Manchin, in a Thursday interview with West Virginia MetroNews’ “Talkline” program, said he wouldn’t rule out a nominee who is more left-leaning than he is, noting “it’s not too hard to get more liberal than me.”
Manchin said that Biden’s nominee, regardless of philosophical beliefs, wouldn’t change the balance of the 6-3 conservative-leaning court and that he’s more interested in their disposition.
“Do they have the disposition to be able to work with their fellow justices, to make good judgment and be able to disperse and use the rule of law as your guide?” Manchin said. “That’s what I’m looking for, so it will be the character of the person.”
One of Biden’s possible nominees, Judge Ketanji Brown Jackson — who grew up in Miami — already has experience with the Senate’s judicial confirmation process.

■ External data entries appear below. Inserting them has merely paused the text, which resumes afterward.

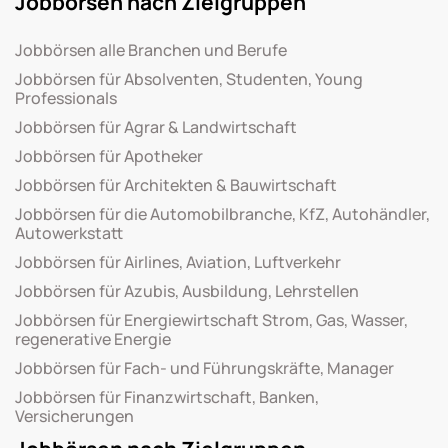
Jobbörsen nach Zielgruppen
Jobbörsen alle Branchen und Berufe
Jobbörsen für Absolventen, Studenten, Young
Professionals
Jobbörsen für Agrar & Landwirtschaft
Jobbörsen für Apotheker
Jobbörsen für Architekten & Bauwirtschaft
Jobbörsen für die Automobilbranche, KfZ, Autohändler,
Autowerkstatt
Jobbörsen für Airlines, Aviation, Luftverkehr
Jobbörsen für Azubis, Ausbildung, Lehrstellen
Jobbörsen für Energiewirtschaft Strom, Gas, Wasser,
regenerative Energie
Jobbörsen für Fach- und Führungskräfte, Manager
Jobbörsen für Finanzwirtschaft, Banken,
Versicherungen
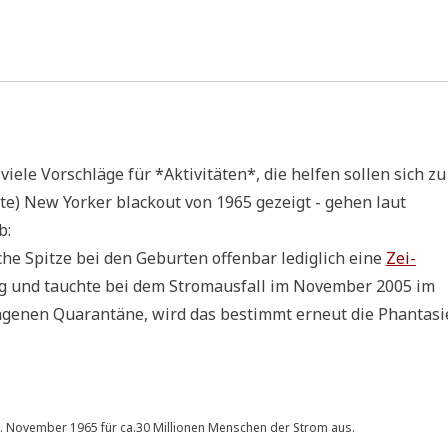
e­le Vor­schlä­ge für *Akti­vi­tä­ten*, die hel­fen sol­len sich zu
i­te) New Yor­ker black­out von 1965 gezeigt - gehen laut
b:
che Spit­ze bei den Gebur­ten offen­bar ledig­lich eine
Zei­
ckig und tauch­te bei dem Strom­aus­fall im Novem­ber 2005 im
­ge­nen Qua­ran­tä­ne, wird das bestimmt erneut die Phan­ta­si
 9. Novem­ber 1965 für ca.30 Mil­lio­nen Men­schen der Strom aus.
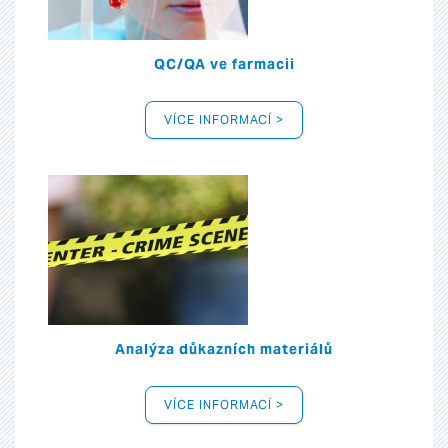
QC/QA ve farmacii
VÍCE INFORMACÍ >
Analýza důkazních materiálů
VÍCE INFORMACÍ >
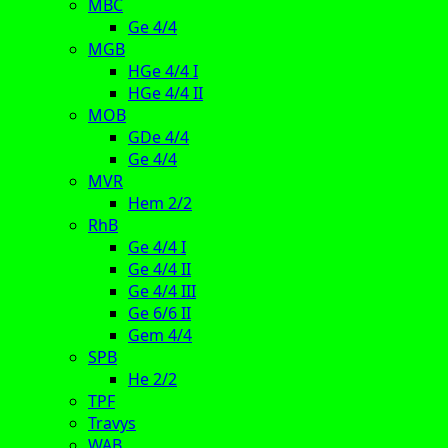
MBC
Ge 4/4
MGB
HGe 4/4 I
HGe 4/4 II
MOB
GDe 4/4
Ge 4/4
MVR
Hem 2/2
RhB
Ge 4/4 I
Ge 4/4 II
Ge 4/4 III
Ge 6/6 II
Gem 4/4
SPB
He 2/2
TPF
Travys
WAB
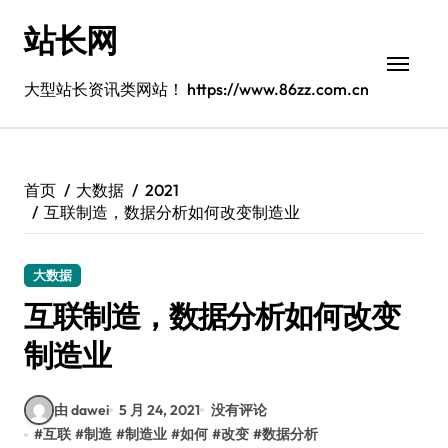
跳
站长网
转
到
内
大型站长资讯类网站！ https://www.86zz.com.cn
容
首页
大数据
2021
互联制造，数据分析如何改变制造业
大数据
互联制造，数据分析如何改变
制造业
由 dawei
5 月 24, 2021
没有评论
#
互联
#
制造
#
制造业
#
如何
#
改变
#
数据分析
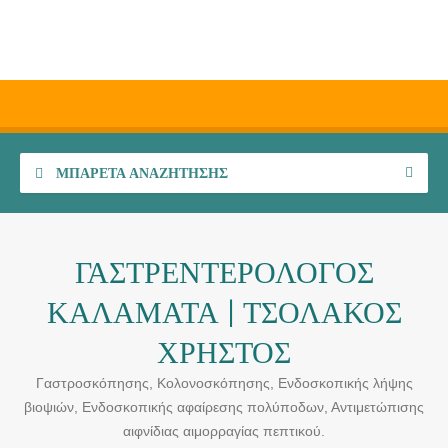
ΜΠΑΡΈΤΑ ΑΝΑΖΉΤΗΣΗΣ
ΓΑΣΤΡΕΝΤΕΡΟΛΟΓΟΣ
ΚΑΛΑΜΑΤΑ | ΤΣΟΛΑΚΟΣ
ΧΡΗΣΤΟΣ
Γαστροσκόπησης, Κολονοσκόπησης, Ενδοσκοπικής λήψης
βιοψιών, Ενδοσκοπικής αφαίρεσης πολύποδων, Αντιμετώπισης
αιφνίδιας αιμορραγίας πεπτικού.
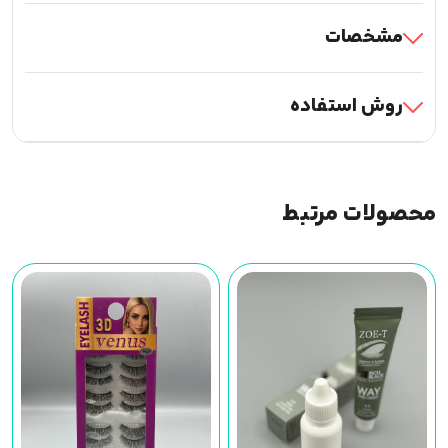
مشخصات
روش استفاده
محصولات مرتبط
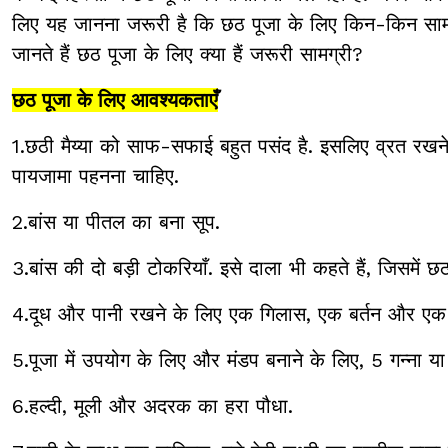
लिए यह जानना जरूरी है कि छठ पूजा के लिए किन-किन साम
जानते हैं छठ पूजा के लिए क्या हैं जरूरी सामग्री?
छठ पूजा के लिए आवश्यकताएँ
1.छठी मैय्या को साफ-सफाई बहुत पसंद है. इसलिए व्रत रखने 
पायजामा पहनना चाहिए.
2.बांस या पीतल का बना सूप.
3.बांस की दो बड़ी टोकरियाँ. इसे दाला भी कहते हैं, जिसमें 
4.दूध और पानी रखने के लिए एक गिलास, एक बर्तन और एक
5.पूजा में उपयोग के लिए और मंडप बनाने के लिए, 5 गन्ना या गन्ना
6.हल्दी, मूली और अदरक का हरा पौधा.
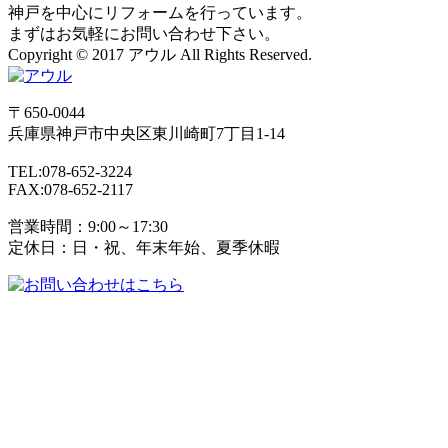
神戸を中心にリフォームを行っています。
まずはお気軽にお問い合わせ下さい。
Copyright © 2017 アウル All Rights Reserved.
〒650-0044
兵庫県
神戸市
中央区東川崎町7丁目1-14
TEL:078-652-3224
FAX:078-652-2117
営業時間：9:00～17:30
定休日：日・祝、年末年始、夏季休暇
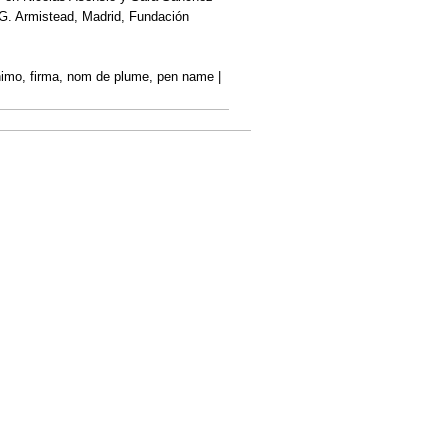
 G. Armistead, Madrid, Fundación
ónimo, firma, nom de plume, pen name |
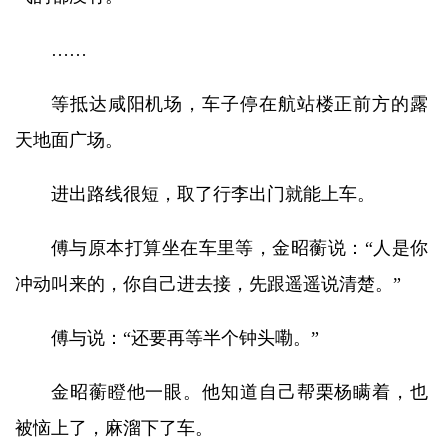
……
等抵达咸阳机场，车子停在航站楼正前方的露
天地面广场。
进出路线很短，取了行李出门就能上车。
傅与原本打算坐在车里等，金昭蘅说：“人是你
冲动叫来的，你自己进去接，先跟遥遥说清楚。”
傅与说：“还要再等半个钟头嘞。”
金昭蘅瞪他一眼。他知道自己帮栗杨瞒着，也
被恼上了，麻溜下了车。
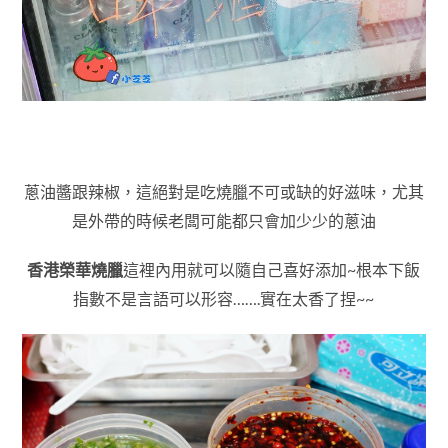
蔥油醬跟辣椒，這絕對是吃燒臘不可或缺的好滋味，尤其
是外帶的時候老闆可能都只會加少少的蔥油
香港榮華燒臘
這裡內用就可以隨自己喜好添加~
根本下飯
指數不是言語可以形容…….實在太香了捏~~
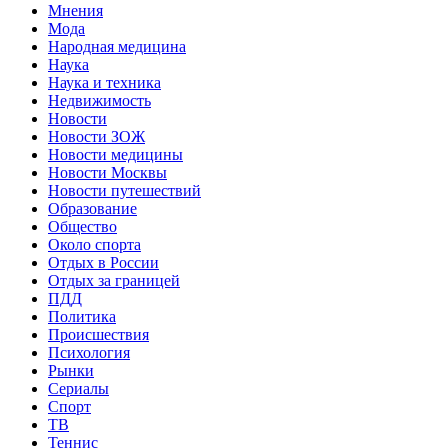
Мнения
Мода
Народная медицина
Наука
Наука и техника
Недвижимость
Новости
Новости ЗОЖ
Новости медицины
Новости Москвы
Новости путешествий
Образование
Общество
Около спорта
Отдых в России
Отдых за границей
ПДД
Политика
Происшествия
Психология
Рынки
Сериалы
Спорт
ТВ
Теннис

The Senate voted 53-44 in June 2021 to confirm her to the U.S. Court of Appeals for the D.C. Circuit with Republicans Susan Collins of Maine, Lindsey Graham of South Carolina and Lisa Murkowski of Alaska voting with Democrats to approve her.
‘Rigorous’ process
Biden said his process to pick a nominee for the seat will be “rigorous” and that the woman he selects will be “worthy of Justice Breyer’s legacy of excellence and decency.”
Breyer’s remarks about his retirement focused less on this career and more on the diversity of the country’s 330 million residents as well as the way many of the United States’ founders referred to democracy as an “experiment.”
Breyer said that his wife had paid many of their grandchildren to memorize former President Abraham Lincoln’s Gettysburg Address, before repeating several lines of the speech himself.
“My grandchildren and their children; they’ll determine whether the experiment still works,” Breyer said. “And of course, I am an optimist, and I’m pretty sure it will. Does it surprise you that that’s the thought that comes into my mind today?”